Rewrite the section of the diesel-grade passage between "I have no clue" and "starts to ship.", inclusive, with "refiner" changed to "producer".

### Supplied passage
Segment Open
I have no clue what this will do to final 61 grade – ULSD. I assume the EPA will have to allow all shippers a new fudge factor or make someone other that shipper, like myself, finance the fist trial shipments on any pipeline. This all seemed to be put into place with zero thought to simple economics. Imagine being a refiner. You are asked to invest in a more expensive grade of diesel at origin point, but the return on investment was not there at delivery point. FERC regulations were already filed for the Monday following this meeting. That only left two working days to amend the filing – you’re guess as good as mine. I will post when 61 grade starts to ship.

As to the price difference of ULSD vs. LSD? You saw the 1 to 4 cents a gallon premium above and I assume you are all cheering. Not so fast, let’s look at what really happened. You are not seeing the real ‘ additional’ cost of ULSD. We have been paying the premium for ULSD – while getting just LSD. 80% of a refiner’s output will be ULSD – 20 % LSD. ( this makes the 20% LSD a rare commodity – to a oil trader , marketer or end user). Since LSD is still legal and cheaper than LSD, the industry continues to buy the cheaper LSD. I personally have not purchased one gallon of ULSD and will refuse to do so until it is the same price as ULSD. What started out as a arguable 18 to 32 cent premium of the clean grade over the lower grade has made a move where LSD has risen in value to ULSD. ULSD has not fallen to just 4 cents a gallon over LSD. In other parts of the country ( New England) ULSD and LSD are just 1 cent per gallon away from each other – or should I say LSD has risen to almost the higher price of ULSD. It will continue to do so. 4 cents to me is $40,000 per batch. I and others in the industry will always buy the cheaper diesel and capture this margin – even at a quarter of one cent discount. Why not, it’s legal. I also have no clue what terminals can handle the ULSD. ULSD is a commodity with severe storage problems at this time along with limits on the pipeline. The chance of a shutdown is great with going off specification by a margin of one part per million.
Segment Closed
### Material shown
Segment Open
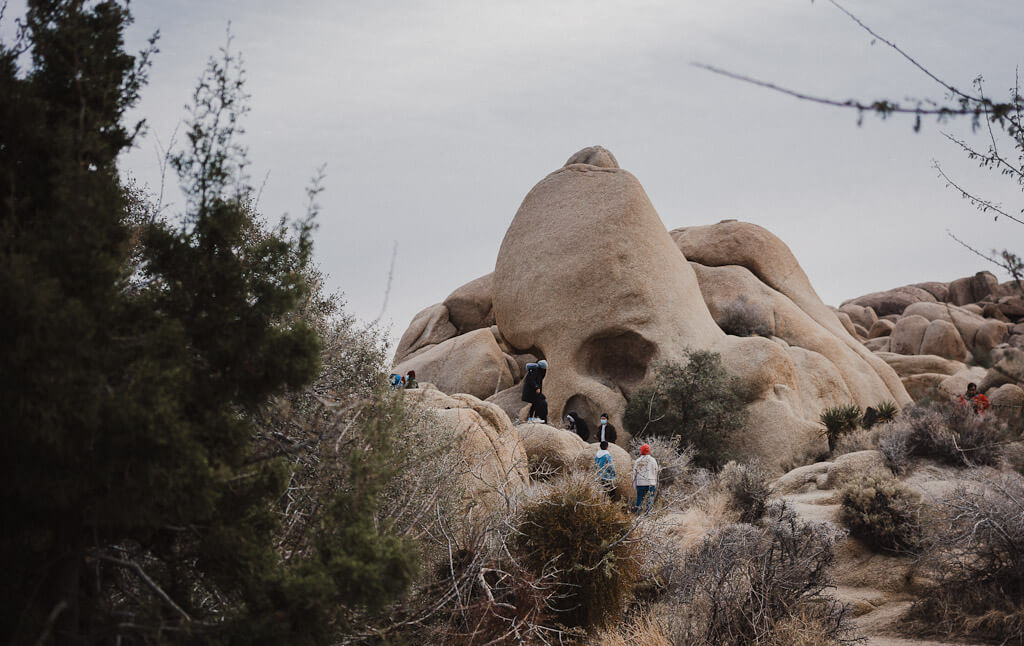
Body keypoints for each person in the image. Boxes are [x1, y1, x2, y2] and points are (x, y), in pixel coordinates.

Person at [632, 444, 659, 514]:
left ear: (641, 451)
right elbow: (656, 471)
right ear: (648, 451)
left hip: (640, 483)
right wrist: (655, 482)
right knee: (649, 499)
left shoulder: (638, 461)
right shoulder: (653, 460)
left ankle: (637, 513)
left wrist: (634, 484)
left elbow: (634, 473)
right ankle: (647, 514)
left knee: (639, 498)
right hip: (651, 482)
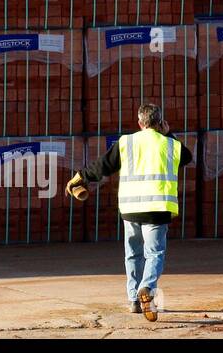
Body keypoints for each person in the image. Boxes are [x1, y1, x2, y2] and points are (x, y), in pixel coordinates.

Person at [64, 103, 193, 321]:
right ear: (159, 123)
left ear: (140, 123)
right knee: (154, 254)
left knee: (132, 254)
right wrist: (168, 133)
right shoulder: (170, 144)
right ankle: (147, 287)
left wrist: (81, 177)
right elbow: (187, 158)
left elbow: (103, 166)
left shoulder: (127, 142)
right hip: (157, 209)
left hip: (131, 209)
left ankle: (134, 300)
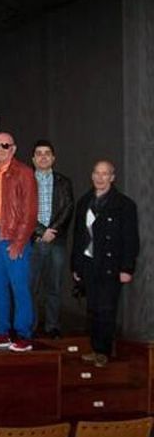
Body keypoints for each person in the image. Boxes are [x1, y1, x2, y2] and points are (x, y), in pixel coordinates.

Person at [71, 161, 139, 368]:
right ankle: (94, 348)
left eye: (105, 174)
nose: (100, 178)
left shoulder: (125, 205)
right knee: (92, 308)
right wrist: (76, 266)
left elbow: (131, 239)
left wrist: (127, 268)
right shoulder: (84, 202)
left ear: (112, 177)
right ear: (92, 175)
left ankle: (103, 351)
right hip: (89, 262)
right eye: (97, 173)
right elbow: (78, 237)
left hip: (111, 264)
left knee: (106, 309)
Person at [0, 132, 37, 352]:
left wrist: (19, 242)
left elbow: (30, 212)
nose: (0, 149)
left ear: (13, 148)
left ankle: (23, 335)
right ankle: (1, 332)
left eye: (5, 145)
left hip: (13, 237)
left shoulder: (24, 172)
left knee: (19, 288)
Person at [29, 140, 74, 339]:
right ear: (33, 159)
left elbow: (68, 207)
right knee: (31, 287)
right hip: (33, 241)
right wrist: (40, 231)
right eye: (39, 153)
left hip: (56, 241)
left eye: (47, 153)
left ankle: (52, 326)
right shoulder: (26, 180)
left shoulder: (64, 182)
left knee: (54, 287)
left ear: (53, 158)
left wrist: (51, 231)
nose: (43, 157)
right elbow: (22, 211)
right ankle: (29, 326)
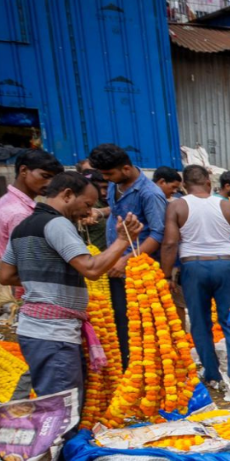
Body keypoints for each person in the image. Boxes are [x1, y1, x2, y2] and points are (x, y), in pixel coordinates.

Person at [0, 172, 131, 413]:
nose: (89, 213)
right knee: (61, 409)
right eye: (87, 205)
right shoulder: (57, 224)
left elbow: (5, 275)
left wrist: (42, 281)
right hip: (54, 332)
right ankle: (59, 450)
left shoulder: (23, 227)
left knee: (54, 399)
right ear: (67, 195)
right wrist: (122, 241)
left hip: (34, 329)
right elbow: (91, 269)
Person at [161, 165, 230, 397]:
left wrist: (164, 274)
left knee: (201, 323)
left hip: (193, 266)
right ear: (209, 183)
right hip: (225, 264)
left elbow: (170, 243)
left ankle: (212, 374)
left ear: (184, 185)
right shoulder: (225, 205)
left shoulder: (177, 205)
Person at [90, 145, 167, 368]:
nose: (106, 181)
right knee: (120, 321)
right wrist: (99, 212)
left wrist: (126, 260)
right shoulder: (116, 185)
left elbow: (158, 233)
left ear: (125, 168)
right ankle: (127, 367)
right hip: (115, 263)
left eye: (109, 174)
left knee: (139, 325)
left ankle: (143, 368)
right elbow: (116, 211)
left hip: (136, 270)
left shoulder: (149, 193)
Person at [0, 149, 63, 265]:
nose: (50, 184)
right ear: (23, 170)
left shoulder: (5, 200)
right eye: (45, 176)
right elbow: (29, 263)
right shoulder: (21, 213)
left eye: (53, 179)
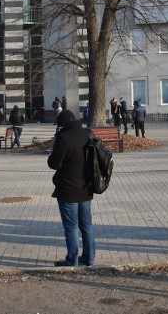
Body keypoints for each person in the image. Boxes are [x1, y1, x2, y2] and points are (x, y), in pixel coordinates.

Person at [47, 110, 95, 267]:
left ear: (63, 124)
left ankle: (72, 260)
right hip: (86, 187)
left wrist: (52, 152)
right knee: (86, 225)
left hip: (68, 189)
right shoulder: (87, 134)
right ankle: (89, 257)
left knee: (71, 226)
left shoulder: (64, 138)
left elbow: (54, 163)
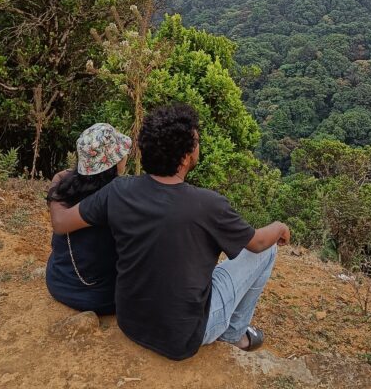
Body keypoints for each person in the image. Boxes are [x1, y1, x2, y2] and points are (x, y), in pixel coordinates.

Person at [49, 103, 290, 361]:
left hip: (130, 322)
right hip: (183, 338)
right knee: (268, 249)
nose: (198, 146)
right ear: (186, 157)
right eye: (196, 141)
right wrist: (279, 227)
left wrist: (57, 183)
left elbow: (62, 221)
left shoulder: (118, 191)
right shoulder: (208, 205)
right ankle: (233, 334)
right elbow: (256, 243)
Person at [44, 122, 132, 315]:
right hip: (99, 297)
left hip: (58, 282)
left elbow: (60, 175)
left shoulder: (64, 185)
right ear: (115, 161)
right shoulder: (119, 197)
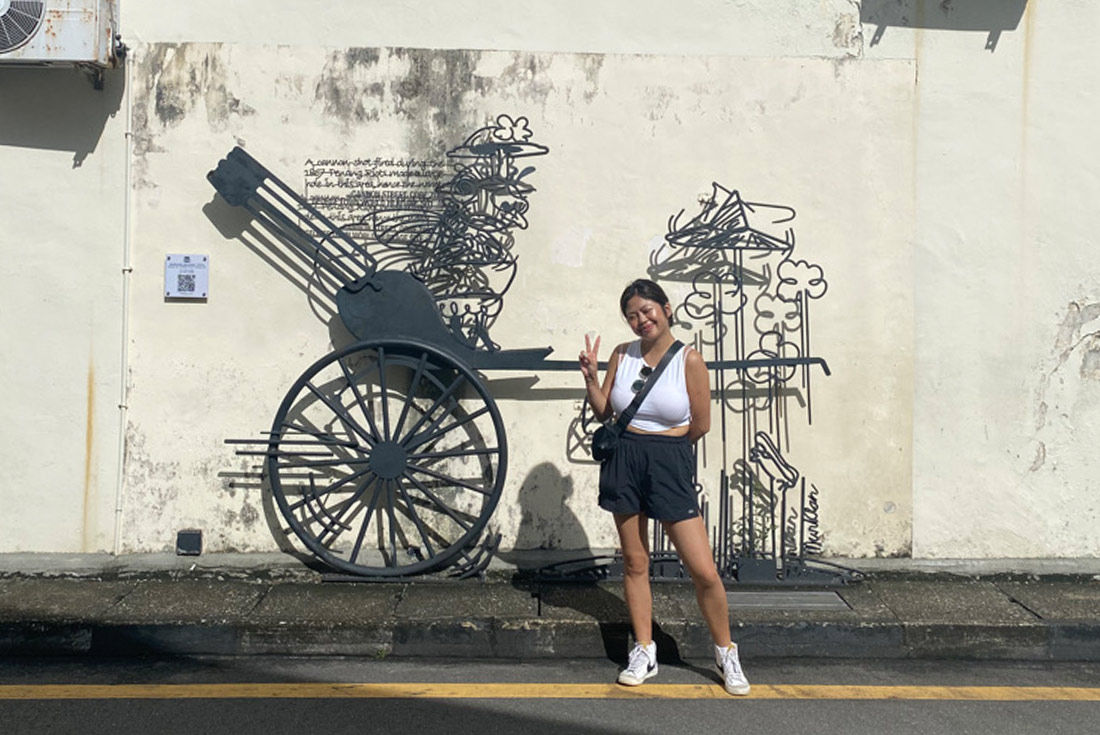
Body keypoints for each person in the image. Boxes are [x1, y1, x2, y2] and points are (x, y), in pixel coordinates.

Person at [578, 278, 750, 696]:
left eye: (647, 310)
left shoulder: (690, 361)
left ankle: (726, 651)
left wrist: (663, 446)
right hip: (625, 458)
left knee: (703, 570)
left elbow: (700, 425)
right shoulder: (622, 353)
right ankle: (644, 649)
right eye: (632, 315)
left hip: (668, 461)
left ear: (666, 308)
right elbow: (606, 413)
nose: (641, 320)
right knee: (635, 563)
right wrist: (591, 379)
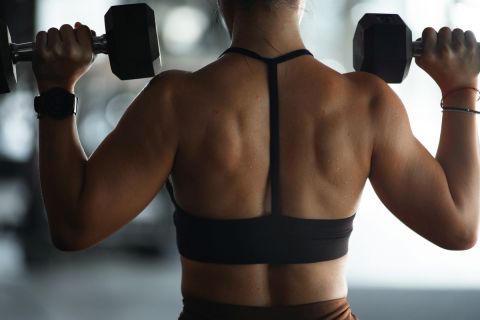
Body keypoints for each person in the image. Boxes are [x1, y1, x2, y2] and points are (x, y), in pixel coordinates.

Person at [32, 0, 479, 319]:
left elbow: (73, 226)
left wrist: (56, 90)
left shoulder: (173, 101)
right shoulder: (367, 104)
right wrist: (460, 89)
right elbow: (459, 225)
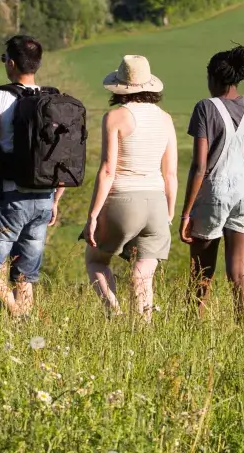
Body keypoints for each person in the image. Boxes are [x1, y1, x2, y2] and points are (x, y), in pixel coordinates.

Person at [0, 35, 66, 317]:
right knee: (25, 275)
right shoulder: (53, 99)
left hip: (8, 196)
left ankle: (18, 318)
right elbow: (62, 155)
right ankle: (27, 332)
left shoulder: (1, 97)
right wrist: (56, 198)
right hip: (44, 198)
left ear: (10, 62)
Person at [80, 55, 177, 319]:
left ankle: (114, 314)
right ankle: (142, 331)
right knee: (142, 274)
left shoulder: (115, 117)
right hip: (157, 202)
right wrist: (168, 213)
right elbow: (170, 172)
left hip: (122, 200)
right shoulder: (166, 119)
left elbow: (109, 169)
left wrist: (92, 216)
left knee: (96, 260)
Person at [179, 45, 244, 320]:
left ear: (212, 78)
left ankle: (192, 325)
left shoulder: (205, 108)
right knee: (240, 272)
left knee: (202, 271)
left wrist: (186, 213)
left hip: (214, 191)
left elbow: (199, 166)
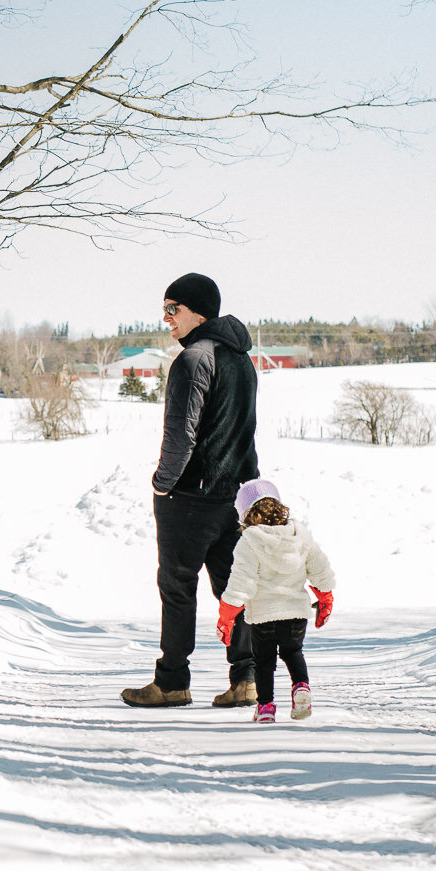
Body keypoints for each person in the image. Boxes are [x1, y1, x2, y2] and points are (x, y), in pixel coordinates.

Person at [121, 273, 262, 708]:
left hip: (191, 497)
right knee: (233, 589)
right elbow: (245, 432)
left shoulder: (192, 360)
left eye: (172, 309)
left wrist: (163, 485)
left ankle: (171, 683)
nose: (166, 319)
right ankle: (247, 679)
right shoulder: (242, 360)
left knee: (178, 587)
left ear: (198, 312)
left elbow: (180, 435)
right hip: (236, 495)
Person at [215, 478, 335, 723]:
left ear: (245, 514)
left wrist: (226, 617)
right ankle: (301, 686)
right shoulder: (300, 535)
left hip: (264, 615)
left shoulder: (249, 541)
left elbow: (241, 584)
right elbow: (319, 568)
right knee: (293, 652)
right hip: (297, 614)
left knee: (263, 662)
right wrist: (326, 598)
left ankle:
Segment Closed
### Response area
I have no clue what this will do to final 61 grade – ULSD. I assume the EPA will have to allow all shippers a new fudge factor or make someone other that shipper, like myself, finance the fist trial shipments on any pipeline. This all seemed to be put into place with zero thought to simple economics. Imagine being a producer. You are asked to invest in a more expensive grade of diesel at origin point, but the return on investment was not there at delivery point. FERC regulations were already filed for the Monday following this meeting. That only left two working days to amend the filing – you’re guess as good as mine. I will post when 61 grade starts to ship.